# WORK ORDER
Task for the records below: please retype exactly and only the lines from the first through the one with "NOTE: Only one", with every picture omitted.

# SOURCE INFORMATION
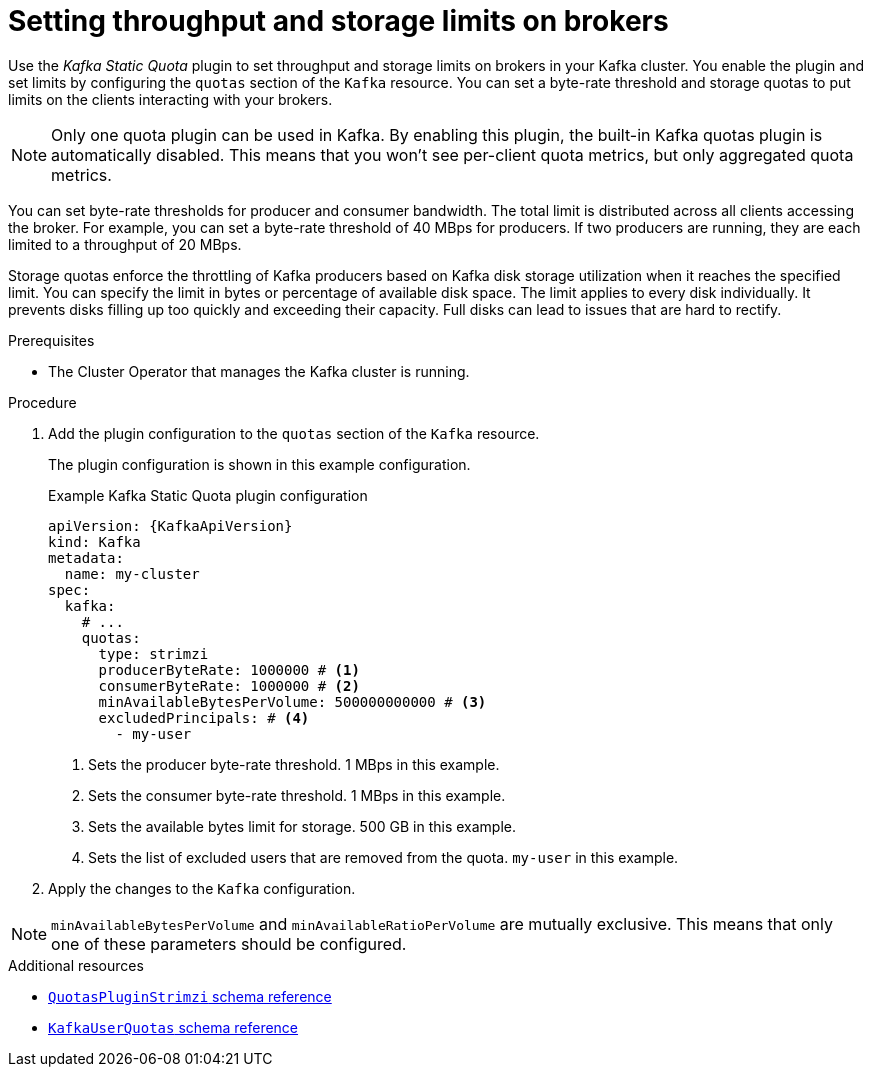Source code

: // Module included in the following assemblies:
//
// assembly-config.adoc

[id='proc-setting-broker-limits-{context}']

= Setting throughput and storage limits on brokers

[role="_abstract"]
Use the _Kafka Static Quota_ plugin to set throughput and storage limits on brokers in your Kafka cluster.
You enable the plugin and set limits by configuring the `quotas` section of the `Kafka` resource.
You can set a byte-rate threshold and storage quotas to put limits on the clients interacting with your brokers.

NOTE: Only one quota plugin can be used in Kafka. 
By enabling this plugin, the built-in Kafka quotas plugin is automatically disabled.
This means that you won't see per-client quota metrics, but only aggregated quota metrics.

You can set byte-rate thresholds for producer and consumer bandwidth.
The total limit is distributed across all clients accessing the broker.
For example, you can set a byte-rate threshold of 40 MBps for producers.
If two producers are running, they are each limited to a throughput of 20 MBps.

Storage quotas enforce the throttling of Kafka producers based on Kafka disk storage utilization when it reaches the specified limit.
You can specify the limit in bytes or percentage of available disk space.
The limit applies to every disk individually.
It prevents disks filling up too quickly and exceeding their capacity.
Full disks can lead to issues that are hard to rectify.

.Prerequisites

* The Cluster Operator that manages the Kafka cluster is running.

.Procedure

. Add the plugin configuration to the `quotas` section of the `Kafka` resource.
+
The plugin configuration is shown in this example configuration.
+
.Example Kafka Static Quota plugin configuration
[source,yaml,options="nowrap",subs="+attributes"]
----
apiVersion: {KafkaApiVersion}
kind: Kafka
metadata:
  name: my-cluster
spec:
  kafka:
    # ...
    quotas:
      type: strimzi
      producerByteRate: 1000000 # <1>
      consumerByteRate: 1000000 # <2>
      minAvailableBytesPerVolume: 500000000000 # <3>
      excludedPrincipals: # <4>
        - my-user
----
<1> Sets the producer byte-rate threshold. 1 MBps in this example.
<2> Sets the consumer byte-rate threshold. 1 MBps in this example.
<3> Sets the available bytes limit for storage. 500 GB in this example.
<4> Sets the list of excluded users that are removed from the quota. `my-user` in this example.

. Apply the changes to the `Kafka` configuration.

NOTE: `minAvailableBytesPerVolume` and `minAvailableRatioPerVolume` are mutually exclusive.
This means that only one of these parameters should be configured.

[role="_additional-resources"]
.Additional resources

* link:{BookURLConfiguring}#type-QuotasPluginStrimzi-reference[`QuotasPluginStrimzi` schema reference^]
* link:{BookURLConfiguring}#type-KafkaUserQuotas-reference[`KafkaUserQuotas` schema reference^]
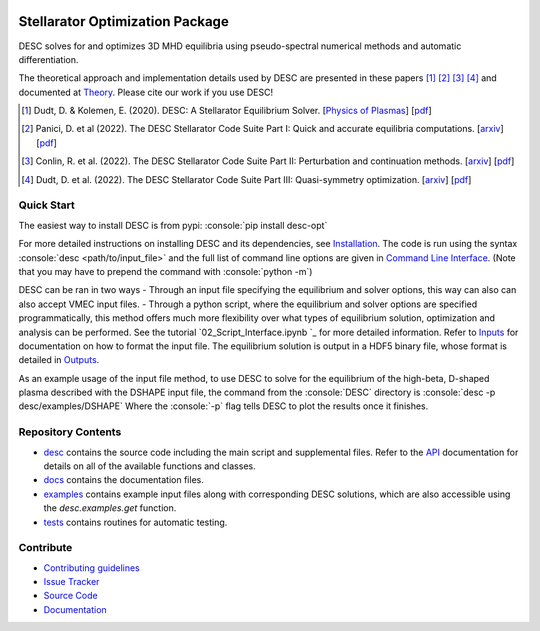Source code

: .. image:: https://raw.githubusercontent.com/PlasmaControl/DESC/master/docs/_static/images/logo_med_clear.png

.. inclusion-marker-do-not-remove

################################
Stellarator Optimization Package
################################
|License| |DOI| |Issues| |Pypi|

|Docs| |UnitTests| |RegressionTests| |Codecov|

DESC solves for and optimizes 3D MHD equilibria using pseudo-spectral numerical methods and automatic differentiation.

The theoretical approach and implementation details used by DESC are presented in these papers [1]_ [2]_ [3]_ [4]_ and documented at Theory_.
Please cite our work if you use DESC!

.. [1] Dudt, D. & Kolemen, E. (2020). DESC: A Stellarator Equilibrium Solver. [`Physics of Plasmas <https://aip.scitation.org/doi/full/10.1063/5.0020743>`__]    [`pdf <https://github.com/PlasmaControl/DESC/blob/master/docs/Dudt_Kolemen_PoP_2020.pdf>`__]
.. [2] Panici, D. et al (2022). The DESC Stellarator Code Suite Part I: Quick and accurate equilibria computations. [`arxiv <https://arxiv.org/abs/2203.17173>`__]    [`pdf <https://github.com/PlasmaControl/DESC/blob/c669f5f28bf32042c76597c254d85c92f62f078a/publications/panici2022/panici2022equilibria.pdf>`__]
.. [3] Conlin, R. et al. (2022). The DESC Stellarator Code Suite Part II: Perturbation and continuation methods. [`arxiv <https://arxiv.org/abs/2203.15927>`__]    [`pdf <https://github.com/PlasmaControl/DESC/blob/c669f5f28bf32042c76597c254d85c92f62f078a/publications/conlin2022/conlin2022perturbations.pdf>`__]
.. [4] Dudt, D. et al. (2022). The DESC Stellarator Code Suite Part III: Quasi-symmetry optimization. [`arxiv <https://arxiv.org/abs/2204.00078>`__]    [`pdf <https://github.com/PlasmaControl/DESC/blob/c669f5f28bf32042c76597c254d85c92f62f078a/publications/dudt2022/dudt2022optimization.pdf>`__]
.. _Theory: https://desc-docs.readthedocs.io/en/latest/theory_general.html

Quick Start
===========

.. role:: console(code)
   :language: console

The easiest way to install DESC is from pypi: :console:`pip install desc-opt`

For more detailed instructions on installing DESC and its dependencies, see Installation_.
The code is run using the syntax :console:`desc <path/to/input_file>` and the full list of command line options are given in `Command Line Interface`_.
(Note that you may have to prepend the command with :console:`python -m`)

DESC can be ran in two ways
- Through an input file specifying the equilibrium and solver options, this way can also can also accept VMEC input files.
- Through a python script, where the equilibrium and solver options are specified programmatically, this method offers much more flexibility over what types of equilibrium solution, optimization and analysis can be performed. See the tutorial `02_Script_Interface.ipynb `_ for more detailed information.
Refer to Inputs_ for documentation on how to format the input file.
The equilibrium solution is output in a HDF5 binary file, whose format is detailed in Outputs_.

As an example usage of the input file method, to use DESC to solve for the equilibrium of the high-beta, D-shaped plasma described with the DSHAPE input file, the command from the :console:`DESC` directory is
:console:`desc -p desc/examples/DSHAPE`
Where the :console:`-p` flag tells DESC to plot the results once it finishes.

.. _Installation: https://desc-docs.readthedocs.io/en/latest/installation.html
.. _Command Line Interface: https://desc-docs.readthedocs.io/en/latest/command_line.html
.. _Inputs: https://desc-docs.readthedocs.io/en/latest/input.html
.. _Outputs: https://desc-docs.readthedocs.io/en/latest/output.html

Repository Contents
===================

- desc_ contains the source code including the main script and supplemental files. Refer to the API_ documentation for details on all of the available functions and classes.
- docs_ contains the documentation files.
- examples_ contains example input files along with corresponding DESC solutions, which are also accessible using the `desc.examples.get` function.
- tests_ contains routines for automatic testing.

.. _desc: https://github.com/PlasmaControl/DESC/tree/master/desc
.. _docs: https://github.com/PlasmaControl/DESC/tree/master/docs
.. _examples: https://github.com/PlasmaControl/DESC/tree/master/desc/examples
.. _tests: https://github.com/PlasmaControl/DESC/tree/master/tests
.. _API: https://desc-docs.readthedocs.io/en/latest/api.html

Contribute
==========

- `Contributing guidelines <https://github.com/PlasmaControl/DESC/blob/master/CONTRIBUTING.rst>`_
- `Issue Tracker <https://github.com/PlasmaControl/DESC/issues>`_
- `Source Code <https://github.com/PlasmaControl/DESC/>`_
- `Documentation <https://desc-docs.readthedocs.io/>`_

.. |License| image:: https://img.shields.io/github/license/PlasmaControl/desc?color=blue&logo=open-source-initiative&logoColor=white
    :target: https://github.com/PlasmaControl/DESC/blob/master/LICENSE
    :alt: License

.. |DOI| image:: https://zenodo.org/badge/DOI/10.5281/zenodo.4876504.svg
   :target: https://doi.org/10.5281/zenodo.4876504
   :alt: DOI

.. |Docs| image:: https://img.shields.io/readthedocs/desc-docs?logo=Read-the-Docs
    :target: https://desc-docs.readthedocs.io/en/latest/?badge=latest
    :alt: Documentation

.. |UnitTests| image:: https://github.com/PlasmaControl/DESC/actions/workflows/unittest.yml/badge.svg
    :target: https://github.com/PlasmaControl/DESC/actions/workflows/unittest.yml
    :alt: UnitTests

.. |RegressionTests| image:: https://github.com/PlasmaControl/DESC/actions/workflows/regression_test.yml/badge.svg
    :target: https://github.com/PlasmaControl/DESC/actions/workflows/regression_test.yml
    :alt: RegressionTests

.. |Codecov| image:: https://codecov.io/gh/PlasmaControl/DESC/branch/master/graph/badge.svg?token=5LDR4B1O7Z
    :target: https://codecov.io/github/PlasmaControl/DESC
    :alt: Coverage

.. |Issues| image:: https://img.shields.io/github/issues/PlasmaControl/DESC
    :target: https://github.com/PlasmaControl/DESC/issues
    :alt: GitHub issues

.. |Pypi| image:: https://img.shields.io/pypi/v/desc-opt
    :target: https://pypi.org/project/desc-opt/
    :alt: Pypi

# SOLUTION TO THIS TASK
Source code

: // Module included in the following assemblies:
//
// assembly-config.adoc

[id='proc-setting-broker-limits-{context}']

= Setting throughput and storage limits on brokers

[role="_abstract"]
Use the _Kafka Static Quota_ plugin to set throughput and storage limits on brokers in your Kafka cluster.
You enable the plugin and set limits by configuring the `quotas` section of the `Kafka` resource.
You can set a byte-rate threshold and storage quotas to put limits on the clients interacting with your brokers.

NOTE: Only one quota plugin can be used in Kafka. 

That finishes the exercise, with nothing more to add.